Ruby let out a sharp bark, disturbing the silence and the mood.
Bertha murmured, “Hush,” but the quiet reprimand was drowned out as Ruby sprang onto the recliner’s cushioned arm, barking madly.
Bertha sighed and glanced up to see what set her neurotic little dog off this time.
The neighbor girl stood on the sidewalk across the street, one hand covered by a plastic poop bag, her pit bull stretched at the end of his leash avidly sniffing around the base of the streetlight.
Bertha had never met the girl. Maybe “young woman” was a better term, but it was hard to tell how old anyone was these days. The girl lived with her aunt, who Bertha had also never met, even though the woman had lived in the house on the corner for years. She’d heard through the neighborhood grapevine that the aunt was a teacher at one of the two high schools in town. Bertha was unaware of what the niece did, whether she was in school or if she worked or if she was merely a hanger-on.
The girl was pretty enough to be in one of Bertha’s romance novels. Tall, slim, long wavy brown hair. Her skin was the kind of pale that suggested illness, but Bertha had seen her striding along behind the pit bull, the picture of energetic youth. She didn’t walk with her head bent over a cellphone, either, although come to think of it, Bertha had noticed she always seemed to be wearing earphones. Probably stepped in time to blasting music, something Bertha with her arthritic joints could no longer even contemplate doing.
She put a hand on Ruby’s shaking body to calm her. After the unwanted interruption, she would have turned her attention back to her book, but the sky caught her attention.

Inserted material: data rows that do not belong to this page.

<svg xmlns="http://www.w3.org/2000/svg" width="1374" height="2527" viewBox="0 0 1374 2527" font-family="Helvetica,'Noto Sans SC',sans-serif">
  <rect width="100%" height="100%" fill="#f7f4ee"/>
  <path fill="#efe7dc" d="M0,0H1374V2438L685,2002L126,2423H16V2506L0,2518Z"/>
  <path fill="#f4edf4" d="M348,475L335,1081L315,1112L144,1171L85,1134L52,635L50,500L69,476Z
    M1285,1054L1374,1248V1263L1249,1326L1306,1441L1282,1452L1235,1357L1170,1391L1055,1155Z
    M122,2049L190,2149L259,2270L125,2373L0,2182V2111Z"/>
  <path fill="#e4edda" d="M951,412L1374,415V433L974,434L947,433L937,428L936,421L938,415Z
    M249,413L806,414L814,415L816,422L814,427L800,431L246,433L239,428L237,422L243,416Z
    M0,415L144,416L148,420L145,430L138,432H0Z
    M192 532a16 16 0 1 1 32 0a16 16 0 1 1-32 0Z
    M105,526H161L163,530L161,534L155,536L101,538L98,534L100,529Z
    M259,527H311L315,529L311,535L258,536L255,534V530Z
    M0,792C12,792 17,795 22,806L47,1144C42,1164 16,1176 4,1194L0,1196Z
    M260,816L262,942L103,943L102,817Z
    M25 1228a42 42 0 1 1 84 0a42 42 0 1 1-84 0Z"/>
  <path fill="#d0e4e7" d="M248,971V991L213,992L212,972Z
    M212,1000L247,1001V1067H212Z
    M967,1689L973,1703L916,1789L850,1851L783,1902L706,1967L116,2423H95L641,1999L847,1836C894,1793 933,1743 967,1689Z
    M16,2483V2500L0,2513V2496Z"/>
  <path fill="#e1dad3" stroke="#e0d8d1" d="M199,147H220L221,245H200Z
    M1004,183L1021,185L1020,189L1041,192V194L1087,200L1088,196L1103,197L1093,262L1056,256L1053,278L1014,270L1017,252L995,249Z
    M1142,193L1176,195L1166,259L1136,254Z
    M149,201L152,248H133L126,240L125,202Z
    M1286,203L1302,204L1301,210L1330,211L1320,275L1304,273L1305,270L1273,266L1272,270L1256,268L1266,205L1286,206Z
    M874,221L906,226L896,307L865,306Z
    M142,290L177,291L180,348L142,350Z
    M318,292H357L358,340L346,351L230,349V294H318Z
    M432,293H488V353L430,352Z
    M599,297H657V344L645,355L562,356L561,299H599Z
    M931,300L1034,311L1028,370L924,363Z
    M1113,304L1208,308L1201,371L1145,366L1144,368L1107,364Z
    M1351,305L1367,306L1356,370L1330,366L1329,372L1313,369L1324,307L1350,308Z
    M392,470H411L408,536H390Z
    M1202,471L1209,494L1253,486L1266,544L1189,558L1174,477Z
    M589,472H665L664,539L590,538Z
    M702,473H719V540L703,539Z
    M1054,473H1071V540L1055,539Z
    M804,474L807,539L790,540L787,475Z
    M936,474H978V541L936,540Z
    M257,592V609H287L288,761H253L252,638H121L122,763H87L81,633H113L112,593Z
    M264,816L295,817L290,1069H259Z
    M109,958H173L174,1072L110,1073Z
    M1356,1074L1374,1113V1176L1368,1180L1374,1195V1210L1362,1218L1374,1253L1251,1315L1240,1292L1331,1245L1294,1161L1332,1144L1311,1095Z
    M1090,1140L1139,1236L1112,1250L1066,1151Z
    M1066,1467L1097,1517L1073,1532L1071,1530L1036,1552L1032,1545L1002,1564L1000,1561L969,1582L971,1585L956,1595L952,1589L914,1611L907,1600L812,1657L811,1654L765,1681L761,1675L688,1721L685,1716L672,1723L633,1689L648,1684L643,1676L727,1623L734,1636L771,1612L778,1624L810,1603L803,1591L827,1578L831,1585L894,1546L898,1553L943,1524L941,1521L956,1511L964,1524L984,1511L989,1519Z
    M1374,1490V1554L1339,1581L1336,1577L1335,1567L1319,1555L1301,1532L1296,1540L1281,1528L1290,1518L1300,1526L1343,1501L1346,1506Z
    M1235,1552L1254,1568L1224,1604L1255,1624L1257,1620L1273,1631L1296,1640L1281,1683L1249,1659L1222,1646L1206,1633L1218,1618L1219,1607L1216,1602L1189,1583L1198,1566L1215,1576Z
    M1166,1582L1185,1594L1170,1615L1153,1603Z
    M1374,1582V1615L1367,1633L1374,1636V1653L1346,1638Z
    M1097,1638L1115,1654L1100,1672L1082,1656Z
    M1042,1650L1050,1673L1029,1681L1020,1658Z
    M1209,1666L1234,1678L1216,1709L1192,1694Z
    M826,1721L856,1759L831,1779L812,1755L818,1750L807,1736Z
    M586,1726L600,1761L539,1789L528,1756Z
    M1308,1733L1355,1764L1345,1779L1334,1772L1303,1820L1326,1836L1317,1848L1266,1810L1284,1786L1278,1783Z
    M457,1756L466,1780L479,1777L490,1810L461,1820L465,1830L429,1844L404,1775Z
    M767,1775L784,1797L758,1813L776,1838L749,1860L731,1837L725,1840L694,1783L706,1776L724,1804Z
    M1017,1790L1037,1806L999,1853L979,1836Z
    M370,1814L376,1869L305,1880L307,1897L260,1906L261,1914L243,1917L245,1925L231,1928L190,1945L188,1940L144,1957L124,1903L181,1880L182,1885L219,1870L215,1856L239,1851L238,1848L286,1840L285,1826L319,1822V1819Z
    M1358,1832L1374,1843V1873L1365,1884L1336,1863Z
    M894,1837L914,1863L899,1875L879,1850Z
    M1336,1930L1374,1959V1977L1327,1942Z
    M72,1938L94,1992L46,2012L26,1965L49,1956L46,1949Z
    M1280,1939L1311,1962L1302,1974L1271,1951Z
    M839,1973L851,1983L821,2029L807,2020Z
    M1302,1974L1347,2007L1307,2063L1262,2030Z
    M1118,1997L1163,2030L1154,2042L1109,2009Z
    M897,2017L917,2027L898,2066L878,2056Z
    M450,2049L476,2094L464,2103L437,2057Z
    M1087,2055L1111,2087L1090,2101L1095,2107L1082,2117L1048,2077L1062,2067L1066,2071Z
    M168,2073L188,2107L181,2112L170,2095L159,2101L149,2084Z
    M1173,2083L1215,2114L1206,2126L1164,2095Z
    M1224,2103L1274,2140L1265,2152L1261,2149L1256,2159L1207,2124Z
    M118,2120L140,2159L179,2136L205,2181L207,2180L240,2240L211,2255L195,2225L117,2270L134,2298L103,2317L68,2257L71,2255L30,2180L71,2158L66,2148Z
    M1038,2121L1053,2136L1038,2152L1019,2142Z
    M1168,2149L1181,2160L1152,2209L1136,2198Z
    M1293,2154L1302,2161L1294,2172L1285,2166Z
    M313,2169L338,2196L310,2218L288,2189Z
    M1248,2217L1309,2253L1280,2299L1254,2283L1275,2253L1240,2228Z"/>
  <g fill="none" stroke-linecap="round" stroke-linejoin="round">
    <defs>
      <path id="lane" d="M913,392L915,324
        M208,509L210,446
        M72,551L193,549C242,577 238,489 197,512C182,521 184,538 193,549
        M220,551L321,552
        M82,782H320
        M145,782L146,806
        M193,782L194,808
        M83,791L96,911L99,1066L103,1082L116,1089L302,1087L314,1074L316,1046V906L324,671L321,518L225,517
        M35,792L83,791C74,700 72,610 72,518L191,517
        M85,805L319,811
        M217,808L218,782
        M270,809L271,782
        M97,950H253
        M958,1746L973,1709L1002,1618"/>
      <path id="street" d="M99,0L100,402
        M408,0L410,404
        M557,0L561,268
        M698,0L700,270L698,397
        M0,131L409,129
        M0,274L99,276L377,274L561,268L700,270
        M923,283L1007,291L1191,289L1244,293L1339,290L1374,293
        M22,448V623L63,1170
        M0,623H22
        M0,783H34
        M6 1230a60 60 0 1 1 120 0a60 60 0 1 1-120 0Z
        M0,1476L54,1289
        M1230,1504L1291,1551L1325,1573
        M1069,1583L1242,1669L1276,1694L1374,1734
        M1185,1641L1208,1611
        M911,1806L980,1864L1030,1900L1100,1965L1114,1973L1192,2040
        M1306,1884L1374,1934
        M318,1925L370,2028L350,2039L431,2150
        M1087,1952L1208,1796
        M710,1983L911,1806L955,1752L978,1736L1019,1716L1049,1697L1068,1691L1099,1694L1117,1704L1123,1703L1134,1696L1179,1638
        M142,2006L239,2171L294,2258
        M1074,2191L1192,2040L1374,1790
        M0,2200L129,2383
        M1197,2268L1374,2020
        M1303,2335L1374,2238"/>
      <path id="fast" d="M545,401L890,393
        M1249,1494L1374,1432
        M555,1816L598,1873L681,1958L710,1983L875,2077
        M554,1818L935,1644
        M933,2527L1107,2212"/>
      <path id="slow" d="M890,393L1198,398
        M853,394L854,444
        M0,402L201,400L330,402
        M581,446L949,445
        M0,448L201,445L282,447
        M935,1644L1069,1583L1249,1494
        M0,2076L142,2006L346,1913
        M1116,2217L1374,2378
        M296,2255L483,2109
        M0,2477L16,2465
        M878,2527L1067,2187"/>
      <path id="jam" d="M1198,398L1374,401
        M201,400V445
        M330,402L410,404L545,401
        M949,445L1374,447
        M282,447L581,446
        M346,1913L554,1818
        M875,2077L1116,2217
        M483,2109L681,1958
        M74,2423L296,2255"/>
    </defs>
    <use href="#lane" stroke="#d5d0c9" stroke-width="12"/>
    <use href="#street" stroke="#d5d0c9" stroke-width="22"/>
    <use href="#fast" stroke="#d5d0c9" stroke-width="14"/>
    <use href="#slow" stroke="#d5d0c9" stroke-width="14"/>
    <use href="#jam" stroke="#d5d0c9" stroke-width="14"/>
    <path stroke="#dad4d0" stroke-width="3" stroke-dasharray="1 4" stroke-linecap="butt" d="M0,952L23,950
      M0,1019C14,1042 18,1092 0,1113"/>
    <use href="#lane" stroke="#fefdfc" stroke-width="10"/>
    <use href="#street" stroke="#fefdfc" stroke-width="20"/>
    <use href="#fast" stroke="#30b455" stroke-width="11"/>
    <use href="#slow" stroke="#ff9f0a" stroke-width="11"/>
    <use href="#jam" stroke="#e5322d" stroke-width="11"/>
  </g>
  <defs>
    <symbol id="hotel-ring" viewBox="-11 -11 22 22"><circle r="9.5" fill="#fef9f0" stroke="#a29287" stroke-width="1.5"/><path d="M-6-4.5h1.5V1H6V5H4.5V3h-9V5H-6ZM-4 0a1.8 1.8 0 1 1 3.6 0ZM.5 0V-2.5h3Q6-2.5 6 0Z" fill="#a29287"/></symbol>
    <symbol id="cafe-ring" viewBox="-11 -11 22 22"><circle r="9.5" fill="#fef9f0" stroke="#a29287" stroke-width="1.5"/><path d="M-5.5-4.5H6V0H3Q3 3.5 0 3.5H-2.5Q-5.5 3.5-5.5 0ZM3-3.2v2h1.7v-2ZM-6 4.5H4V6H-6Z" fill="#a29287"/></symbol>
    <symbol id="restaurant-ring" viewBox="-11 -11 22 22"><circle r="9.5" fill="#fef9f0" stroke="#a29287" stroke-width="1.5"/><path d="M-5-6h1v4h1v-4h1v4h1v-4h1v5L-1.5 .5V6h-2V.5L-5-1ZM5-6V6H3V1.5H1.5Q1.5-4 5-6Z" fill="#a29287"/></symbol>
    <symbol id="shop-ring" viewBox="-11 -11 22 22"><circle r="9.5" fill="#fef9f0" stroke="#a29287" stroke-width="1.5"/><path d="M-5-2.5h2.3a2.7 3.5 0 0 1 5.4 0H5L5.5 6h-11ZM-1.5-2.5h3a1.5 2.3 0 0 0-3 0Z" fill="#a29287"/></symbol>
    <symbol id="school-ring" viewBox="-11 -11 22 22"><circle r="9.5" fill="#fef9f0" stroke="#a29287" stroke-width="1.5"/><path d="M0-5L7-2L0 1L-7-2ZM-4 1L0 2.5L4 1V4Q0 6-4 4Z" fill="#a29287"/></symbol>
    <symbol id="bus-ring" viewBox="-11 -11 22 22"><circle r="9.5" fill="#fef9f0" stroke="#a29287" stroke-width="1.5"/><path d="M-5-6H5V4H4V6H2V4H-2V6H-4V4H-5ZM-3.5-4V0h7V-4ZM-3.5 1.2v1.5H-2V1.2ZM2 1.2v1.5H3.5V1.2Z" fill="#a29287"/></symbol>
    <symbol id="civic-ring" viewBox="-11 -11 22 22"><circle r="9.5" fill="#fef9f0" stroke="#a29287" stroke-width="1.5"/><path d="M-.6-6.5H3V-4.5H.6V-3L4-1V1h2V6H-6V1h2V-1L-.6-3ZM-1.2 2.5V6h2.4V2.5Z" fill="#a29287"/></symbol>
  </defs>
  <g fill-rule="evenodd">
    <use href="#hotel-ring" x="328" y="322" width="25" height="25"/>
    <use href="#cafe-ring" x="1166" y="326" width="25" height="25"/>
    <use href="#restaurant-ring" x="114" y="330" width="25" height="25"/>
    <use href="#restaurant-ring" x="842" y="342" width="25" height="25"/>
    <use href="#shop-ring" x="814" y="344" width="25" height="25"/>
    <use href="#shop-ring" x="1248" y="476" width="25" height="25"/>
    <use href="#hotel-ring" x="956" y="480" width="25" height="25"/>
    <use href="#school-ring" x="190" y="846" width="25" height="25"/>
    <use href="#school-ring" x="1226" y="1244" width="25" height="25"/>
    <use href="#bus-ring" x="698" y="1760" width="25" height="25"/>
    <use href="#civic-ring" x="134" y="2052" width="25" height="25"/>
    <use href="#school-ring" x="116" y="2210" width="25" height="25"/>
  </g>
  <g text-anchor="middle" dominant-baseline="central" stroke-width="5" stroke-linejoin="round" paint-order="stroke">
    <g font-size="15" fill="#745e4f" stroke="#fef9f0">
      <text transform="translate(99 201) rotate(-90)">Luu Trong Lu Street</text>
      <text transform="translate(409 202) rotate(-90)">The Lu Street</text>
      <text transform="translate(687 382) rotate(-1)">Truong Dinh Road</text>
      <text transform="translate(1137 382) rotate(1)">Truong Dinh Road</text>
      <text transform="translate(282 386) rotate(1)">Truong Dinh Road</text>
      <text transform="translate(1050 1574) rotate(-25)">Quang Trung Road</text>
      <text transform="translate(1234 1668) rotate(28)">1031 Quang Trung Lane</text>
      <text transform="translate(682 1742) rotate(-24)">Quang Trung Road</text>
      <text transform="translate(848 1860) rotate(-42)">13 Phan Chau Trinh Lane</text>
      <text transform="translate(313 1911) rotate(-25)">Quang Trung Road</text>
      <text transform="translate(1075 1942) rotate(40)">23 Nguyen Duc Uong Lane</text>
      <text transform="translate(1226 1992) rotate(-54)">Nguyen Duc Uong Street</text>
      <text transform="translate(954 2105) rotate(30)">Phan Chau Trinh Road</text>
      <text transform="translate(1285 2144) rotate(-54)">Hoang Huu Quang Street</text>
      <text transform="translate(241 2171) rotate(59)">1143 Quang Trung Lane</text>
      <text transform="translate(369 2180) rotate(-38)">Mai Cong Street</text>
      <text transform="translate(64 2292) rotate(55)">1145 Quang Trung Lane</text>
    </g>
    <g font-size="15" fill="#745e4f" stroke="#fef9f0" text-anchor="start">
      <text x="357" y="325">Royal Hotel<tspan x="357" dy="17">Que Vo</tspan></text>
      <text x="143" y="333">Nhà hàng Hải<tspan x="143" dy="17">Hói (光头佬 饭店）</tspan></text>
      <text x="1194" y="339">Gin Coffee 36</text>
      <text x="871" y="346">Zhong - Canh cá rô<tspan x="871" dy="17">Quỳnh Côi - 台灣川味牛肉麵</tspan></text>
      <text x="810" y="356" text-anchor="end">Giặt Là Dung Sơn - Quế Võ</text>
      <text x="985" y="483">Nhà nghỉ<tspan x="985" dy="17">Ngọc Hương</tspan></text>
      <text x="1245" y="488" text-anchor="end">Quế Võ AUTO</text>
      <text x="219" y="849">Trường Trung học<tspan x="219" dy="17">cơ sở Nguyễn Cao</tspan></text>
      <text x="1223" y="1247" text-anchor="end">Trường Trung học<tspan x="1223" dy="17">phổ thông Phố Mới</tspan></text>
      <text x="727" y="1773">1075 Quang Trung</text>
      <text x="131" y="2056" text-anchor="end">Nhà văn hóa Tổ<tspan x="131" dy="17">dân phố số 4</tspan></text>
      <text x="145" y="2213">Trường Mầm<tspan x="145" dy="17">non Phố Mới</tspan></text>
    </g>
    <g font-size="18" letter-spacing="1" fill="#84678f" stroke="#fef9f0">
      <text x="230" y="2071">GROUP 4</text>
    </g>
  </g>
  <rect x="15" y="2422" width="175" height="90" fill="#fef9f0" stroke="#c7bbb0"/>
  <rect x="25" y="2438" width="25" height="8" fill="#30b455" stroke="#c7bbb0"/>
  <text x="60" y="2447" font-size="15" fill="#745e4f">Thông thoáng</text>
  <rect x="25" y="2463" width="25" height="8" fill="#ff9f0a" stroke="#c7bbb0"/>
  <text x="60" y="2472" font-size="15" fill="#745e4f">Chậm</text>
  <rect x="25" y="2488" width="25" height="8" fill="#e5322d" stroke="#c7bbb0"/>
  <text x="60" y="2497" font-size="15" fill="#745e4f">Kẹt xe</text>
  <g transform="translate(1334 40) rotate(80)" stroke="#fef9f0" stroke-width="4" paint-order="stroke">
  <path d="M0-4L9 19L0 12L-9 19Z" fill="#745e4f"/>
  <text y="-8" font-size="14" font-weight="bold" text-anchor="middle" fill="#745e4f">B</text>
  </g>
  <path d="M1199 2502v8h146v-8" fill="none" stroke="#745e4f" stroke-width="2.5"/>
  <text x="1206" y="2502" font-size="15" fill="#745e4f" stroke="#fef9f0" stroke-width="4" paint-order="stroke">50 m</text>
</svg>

A dark cloud blocked the sun and she saw a slight flash, followed immediately by a short roll of thunder. That was close. She’d checked the weather report this morning; this must be the forty percent chance of thunderstorms it had predicted, although it had yet to begin raining.
Ruby, who usually would have settled down by now, continued to stare out the window, her upper lip raised and twitching in a series of low growls. The pit bull had moved away from the streetlight and dropped his hind end, curving his back into a squat.
Bertha patted Ruby in a gentle rebuke. “What is your major malfunct–”
The words died in her throat, cut off by a loud sizzling crack! and a blinding bolt of lightning. She’d been looking at Ruby, but couldn’t miss the bright, branching flash as it struck the streetlight. In the split second it took for her gaze to lift, the neighbor girl was already down. The pit bull leapt twisting into the air and then shot off down the street, his leash trailing behind him.